サポートにも注力、さらなるブランド力アップも

需要高まるUPS市場で
高性能・低価格を原動力に


小型UPS事業部
リージョナルプロダクトマネージャ
中澤 吾一 氏
 UPSは地震や落雷や停電など、突然の電源障害からIT機器を保護する役割を持つ。これまではPCやサーバーで利用されることが多かった。中澤マネージャは「HDD内蔵の薄型テレビやレコーダーなどのデジタル家電が普及し、家庭でもデジタルデータを扱うことが身近になったことで、かけがえのない画像や映像を停電などによるトラブルで失いたくないという人が増えています。また、ブロードバンドに常時接続するPCが一般的になり、ここでも大事なデータをなくしたくないという方が多い。こうした需要でUPSの利用が広がっています」と、UPSが普及した理由を説明する。

 エーピーシーでは、データセンター(DC)などの大規模設備からPCまで対応する幅広いUPSのラインアップを揃えるが、ニーズが高まる市場に向けて、高性能で手頃な価格の小型UPSを提供。トップシェア獲得の原動力になった。

 とくに人気を集めたのが「APC ES 500」「SurgeArrest 雷ガードタップ+電源バックアップ」だ。「APC ES 500」は容量が500VAの長寿命バッテリと自動シャットダウンを行うUSB対応の電源管理ソフトを搭載。信頼性と高い性能を誇る。個人だけではなく中小企業やSOHOと幅広いユーザーに利用されている。一方、「SurgeArrest 雷ガードタップ+電源バックアップ」は雷ガードと電源バックアップコンセントを2個ずつセットにした機種。UPSのエントリーモデルとして人気を集めた。

 「2機種ともに高い信頼性をもちながらお求めやすい価格で提供したことが大きかったと思います。また、当社はサーバー向けUPS市場でもトップシェアを獲得しており、信頼性や安心感といったブランド力があります。こうした点もお客様から支持される大きな要素になっていると思っています」と中澤マネージャは分析する。

グリーンITをキーワードに
高機能で使いやすい製品を展開


UPS部門
 エーピーシーでは2010年のトップシェア獲得に向け、ブランド力に加え、他社にはない機能を搭載した製品を開発して提供する製品戦略を掲げている。

 その第一弾となるのが「APC RSシリーズ」。使いやすさや節電、電圧管理に工夫を凝らしたUPSだ。使い勝手の面では製品の前面に液晶ディスプレイを搭載。充電や過負荷状態、接続機器の消費電力を表示。UPSの状態が一目で分かるようにした。

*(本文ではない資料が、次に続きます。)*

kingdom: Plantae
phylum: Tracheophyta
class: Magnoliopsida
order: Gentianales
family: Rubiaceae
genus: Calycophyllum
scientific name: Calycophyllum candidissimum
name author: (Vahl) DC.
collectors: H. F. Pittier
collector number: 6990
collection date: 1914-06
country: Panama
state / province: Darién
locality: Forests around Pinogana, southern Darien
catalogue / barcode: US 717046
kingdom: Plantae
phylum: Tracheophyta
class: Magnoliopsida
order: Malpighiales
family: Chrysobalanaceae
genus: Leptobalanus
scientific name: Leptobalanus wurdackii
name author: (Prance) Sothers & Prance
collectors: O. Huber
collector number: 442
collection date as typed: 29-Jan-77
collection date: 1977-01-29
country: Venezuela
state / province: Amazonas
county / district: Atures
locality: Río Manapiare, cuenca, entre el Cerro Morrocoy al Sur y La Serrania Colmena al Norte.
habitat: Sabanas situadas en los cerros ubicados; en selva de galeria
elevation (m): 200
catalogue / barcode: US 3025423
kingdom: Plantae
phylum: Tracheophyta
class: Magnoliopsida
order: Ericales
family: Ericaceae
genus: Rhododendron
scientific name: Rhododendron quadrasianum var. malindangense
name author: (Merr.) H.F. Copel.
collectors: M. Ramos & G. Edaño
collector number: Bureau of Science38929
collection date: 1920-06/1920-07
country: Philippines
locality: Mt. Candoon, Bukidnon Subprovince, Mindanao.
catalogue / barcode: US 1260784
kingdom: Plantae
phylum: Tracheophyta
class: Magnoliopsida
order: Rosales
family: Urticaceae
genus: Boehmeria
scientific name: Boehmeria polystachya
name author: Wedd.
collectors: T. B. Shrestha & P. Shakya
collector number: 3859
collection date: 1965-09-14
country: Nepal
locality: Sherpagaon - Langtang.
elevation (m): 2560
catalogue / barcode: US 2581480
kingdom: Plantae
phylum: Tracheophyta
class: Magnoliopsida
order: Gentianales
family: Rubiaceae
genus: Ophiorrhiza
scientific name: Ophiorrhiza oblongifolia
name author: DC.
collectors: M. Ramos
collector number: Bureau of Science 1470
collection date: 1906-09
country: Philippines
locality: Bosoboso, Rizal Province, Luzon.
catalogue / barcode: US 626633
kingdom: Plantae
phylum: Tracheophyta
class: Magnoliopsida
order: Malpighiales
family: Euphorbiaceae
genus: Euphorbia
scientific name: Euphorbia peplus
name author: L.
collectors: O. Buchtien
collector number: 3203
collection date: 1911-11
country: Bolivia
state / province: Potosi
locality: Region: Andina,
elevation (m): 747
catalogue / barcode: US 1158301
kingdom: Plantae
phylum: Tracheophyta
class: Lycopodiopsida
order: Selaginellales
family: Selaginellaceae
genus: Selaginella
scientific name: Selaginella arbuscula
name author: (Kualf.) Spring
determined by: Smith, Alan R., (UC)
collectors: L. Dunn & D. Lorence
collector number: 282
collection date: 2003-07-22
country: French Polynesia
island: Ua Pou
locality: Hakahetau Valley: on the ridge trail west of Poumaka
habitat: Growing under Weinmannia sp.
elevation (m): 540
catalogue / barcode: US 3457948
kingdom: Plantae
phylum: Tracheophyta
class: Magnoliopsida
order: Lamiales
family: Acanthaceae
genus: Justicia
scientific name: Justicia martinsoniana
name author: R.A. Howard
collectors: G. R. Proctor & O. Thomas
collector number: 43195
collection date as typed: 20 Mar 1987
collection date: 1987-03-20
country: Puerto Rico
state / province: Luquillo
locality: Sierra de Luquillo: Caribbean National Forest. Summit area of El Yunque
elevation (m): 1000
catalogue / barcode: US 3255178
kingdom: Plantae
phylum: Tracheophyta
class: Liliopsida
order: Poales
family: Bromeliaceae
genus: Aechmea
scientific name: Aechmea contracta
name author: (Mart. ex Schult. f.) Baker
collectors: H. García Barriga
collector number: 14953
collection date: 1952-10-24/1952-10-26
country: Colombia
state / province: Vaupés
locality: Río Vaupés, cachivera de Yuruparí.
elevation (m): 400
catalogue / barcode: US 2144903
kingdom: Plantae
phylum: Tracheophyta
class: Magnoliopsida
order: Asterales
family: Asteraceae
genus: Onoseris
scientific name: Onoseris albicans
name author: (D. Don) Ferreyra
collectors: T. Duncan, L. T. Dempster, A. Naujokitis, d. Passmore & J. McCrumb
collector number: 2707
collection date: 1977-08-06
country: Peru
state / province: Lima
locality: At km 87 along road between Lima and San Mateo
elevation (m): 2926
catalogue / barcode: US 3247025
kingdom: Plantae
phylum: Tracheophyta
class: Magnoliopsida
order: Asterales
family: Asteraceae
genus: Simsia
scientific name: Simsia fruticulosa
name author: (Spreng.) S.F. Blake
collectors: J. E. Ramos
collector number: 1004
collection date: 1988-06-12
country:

 「今までのUPSは稼動状況がわかりにくいものが多かった。今回、モニター表示機能でUPSの状態がすぐにわかるようにすることで、利便性を向上させました」と中澤マネージャは狙いを話す。

 節電には「マスタ連動コンセント」機能を導入。主コンセントのマスタコンセントにつないだ機器が電源オフやスリープモードになると、周辺機器などをつなぐマスタ連動コンセントも合わせて電力の出力を停止。待機電力を削減する。電圧管理では「AVR(自動電圧調整機能)」を搭載した。バッテリの電圧の上昇や下降を修正して常に安定した電圧で出力する機能で、安定した利用はもちろん、バッテリの寿命を延ばすこともできる。これまで高額機種では搭載してきたが、「今回、低価格帯モデルのさらなる高機能化ということで搭載しました」と、中澤マネージャは語る。

 マスタ連動コンセントについては今後、他の機種にも拡充していく予定。節電や環境対策につながる「グリーンIT」に対応する製品として展開することで他社との差別化を図る方針だ。

 一方で、「UPSを知らない方もまだまだ多いので、地道な啓発活動を行っていく」(中澤マネージャ)考えだ。一般のユーザーに対しては展示会などに出展することでUPSへの認知度を高めていく。プロモーション活動は直販サイトでも展開。サイトに来るユーザーはエーピーシーのことを知っている場合がほとんどだが、「製品をもっと知ってもらうようにして、ブランド力をさらに上げていきたいと考えています」(中澤マネージャ)。

 同時に、サポートも拡充していく。同社ではユーザー向けには保証登録をした人を対象に製品やキャンペーン情報などの提供サイト「Club APC」を開始。販売店向けの顧客管理サイトも10年に開設する予定だ。サイトでは販売店がユーザーの購入した製品の一覧や保証登録などの情報を一目で確認できるようにする。

 さらに、UPSの使用済みバッテリを無料で引き取るサービスのPR活動にも力を入れていく考えだ。「UPSは鉛のバッテリを使っており廃棄などに費用がかかるため、こうしたサービスを知ってもらうことで、より多くの方に購入していただけると思っています」と、中澤マネージャは話す。

 高機能と優れた使い勝手を追求した製品を手頃な価格で提供するという基本は継続しつつ、ユーザー視点に立ったサポートの展開も加速するエーピーシー。同社のこうした姿勢は高いブランド力と相まって、需要の高まる市場でこれからも多くの支持を集めていくだろう。